#### Excerpted data ####
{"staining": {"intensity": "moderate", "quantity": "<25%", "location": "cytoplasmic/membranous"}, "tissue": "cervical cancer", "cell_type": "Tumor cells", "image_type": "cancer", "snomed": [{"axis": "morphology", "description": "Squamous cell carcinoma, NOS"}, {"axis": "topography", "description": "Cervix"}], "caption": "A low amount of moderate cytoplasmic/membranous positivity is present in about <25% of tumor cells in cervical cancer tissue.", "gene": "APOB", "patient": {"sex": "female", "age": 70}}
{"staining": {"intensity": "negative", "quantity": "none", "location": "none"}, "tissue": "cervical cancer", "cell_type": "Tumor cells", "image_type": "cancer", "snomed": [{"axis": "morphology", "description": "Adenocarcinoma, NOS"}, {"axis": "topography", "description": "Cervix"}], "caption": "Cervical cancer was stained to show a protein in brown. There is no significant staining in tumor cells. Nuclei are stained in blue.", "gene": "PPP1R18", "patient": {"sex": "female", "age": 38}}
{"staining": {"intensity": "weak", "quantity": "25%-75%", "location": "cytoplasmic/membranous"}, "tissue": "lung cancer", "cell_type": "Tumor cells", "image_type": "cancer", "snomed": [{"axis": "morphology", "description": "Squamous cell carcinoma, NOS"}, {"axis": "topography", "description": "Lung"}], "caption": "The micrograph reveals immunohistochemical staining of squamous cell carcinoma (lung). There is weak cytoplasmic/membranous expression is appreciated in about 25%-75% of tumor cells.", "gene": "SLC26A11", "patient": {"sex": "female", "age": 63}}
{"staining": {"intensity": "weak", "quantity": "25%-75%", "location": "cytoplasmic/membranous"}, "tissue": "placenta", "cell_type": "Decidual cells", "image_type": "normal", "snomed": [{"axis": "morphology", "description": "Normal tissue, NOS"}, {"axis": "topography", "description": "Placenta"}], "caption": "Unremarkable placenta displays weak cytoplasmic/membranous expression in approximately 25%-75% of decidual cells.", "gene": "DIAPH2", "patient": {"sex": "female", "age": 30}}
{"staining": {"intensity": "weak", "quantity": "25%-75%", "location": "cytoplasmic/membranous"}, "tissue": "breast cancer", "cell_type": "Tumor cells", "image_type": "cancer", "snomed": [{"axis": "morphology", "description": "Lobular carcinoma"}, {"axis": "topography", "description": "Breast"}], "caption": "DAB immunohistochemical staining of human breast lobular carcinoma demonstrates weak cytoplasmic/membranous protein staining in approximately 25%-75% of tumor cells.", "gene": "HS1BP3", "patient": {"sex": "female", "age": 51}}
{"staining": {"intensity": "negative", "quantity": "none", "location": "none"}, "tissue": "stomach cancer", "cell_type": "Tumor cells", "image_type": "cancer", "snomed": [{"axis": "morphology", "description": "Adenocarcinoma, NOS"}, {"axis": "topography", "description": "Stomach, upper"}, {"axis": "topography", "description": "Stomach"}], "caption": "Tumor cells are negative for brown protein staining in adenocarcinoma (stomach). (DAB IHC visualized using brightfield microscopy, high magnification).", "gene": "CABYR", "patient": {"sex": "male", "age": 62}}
####
**Directions**
Every line of the material needs to be returned exactly.

**Solution to the exercise**
{"staining": {"intensity": "moderate", "quantity": "<25%", "location": "cytoplasmic/membranous"}, "tissue": "cervical cancer", "cell_type": "Tumor cells", "image_type": "cancer", "snomed": [{"axis": "morphology", "description": "Squamous cell carcinoma, NOS"}, {"axis": "topography", "description": "Cervix"}], "caption": "A low amount of moderate cytoplasmic/membranous positivity is present in about <25% of tumor cells in cervical cancer tissue.", "gene": "APOB", "patient": {"sex": "female", "age": 70}}
{"staining": {"intensity": "negative", "quantity": "none", "location": "none"}, "tissue": "cervical cancer", "cell_type": "Tumor cells", "image_type": "cancer", "snomed": [{"axis": "morphology", "description": "Adenocarcinoma, NOS"}, {"axis": "topography", "description": "Cervix"}], "caption": "Cervical cancer was stained to show a protein in brown. There is no significant staining in tumor cells. Nuclei are stained in blue.", "gene": "PPP1R18", "patient": {"sex": "female", "age": 38}}
{"staining": {"intensity": "weak", "quantity": "25%-75%", "location": "cytoplasmic/membranous"}, "tissue": "lung cancer", "cell_type": "Tumor cells", "image_type": "cancer", "snomed": [{"axis": "morphology", "description": "Squamous cell carcinoma, NOS"}, {"axis": "topography", "description": "Lung"}], "caption": "The micrograph reveals immunohistochemical staining of squamous cell carcinoma (lung). There is weak cytoplasmic/membranous expression is appreciated in about 25%-75% of tumor cells.", "gene": "SLC26A11", "patient": {"sex": "female", "age": 63}}
{"staining": {"intensity": "weak", "quantity": "25%-75%", "location": "cytoplasmic/membranous"}, "tissue": "placenta", "cell_type": "Decidual cells", "image_type": "normal", "snomed": [{"axis": "morphology", "description": "Normal tissue, NOS"}, {"axis": "topography", "description": "Placenta"}], "caption": "Unremarkable placenta displays weak cytoplasmic/membranous expression in approximately 25%-75% of decidual cells.", "gene": "DIAPH2", "patient": {"sex": "female", "age": 30}}
{"staining": {"intensity": "weak", "quantity": "25%-75%", "location": "cytoplasmic/membranous"}, "tissue": "breast cancer", "cell_type": "Tumor cells", "image_type": "cancer", "snomed": [{"axis": "morphology", "description": "Lobular carcinoma"}, {"axis": "topography", "description": "Breast"}], "caption": "DAB immunohistochemical staining of human breast lobular carcinoma demonstrates weak cytoplasmic/membranous protein staining in approximately 25%-75% of tumor cells.", "gene": "HS1BP3", "patient": {"sex": "female", "age": 51}}
{"staining": {"intensity": "negative", "quantity": "none", "location": "none"}, "tissue": "stomach cancer", "cell_type": "Tumor cells", "image_type": "cancer", "snomed": [{"axis": "morphology", "description": "Adenocarcinoma, NOS"}, {"axis": "topography", "description": "Stomach, upper"}, {"axis": "topography", "description": "Stomach"}], "caption": "Tumor cells are negative for brown protein staining in adenocarcinoma (stomach). (DAB IHC visualized using brightfield microscopy, high magnification).", "gene": "CABYR", "patient": {"sex": "male", "age": 62}}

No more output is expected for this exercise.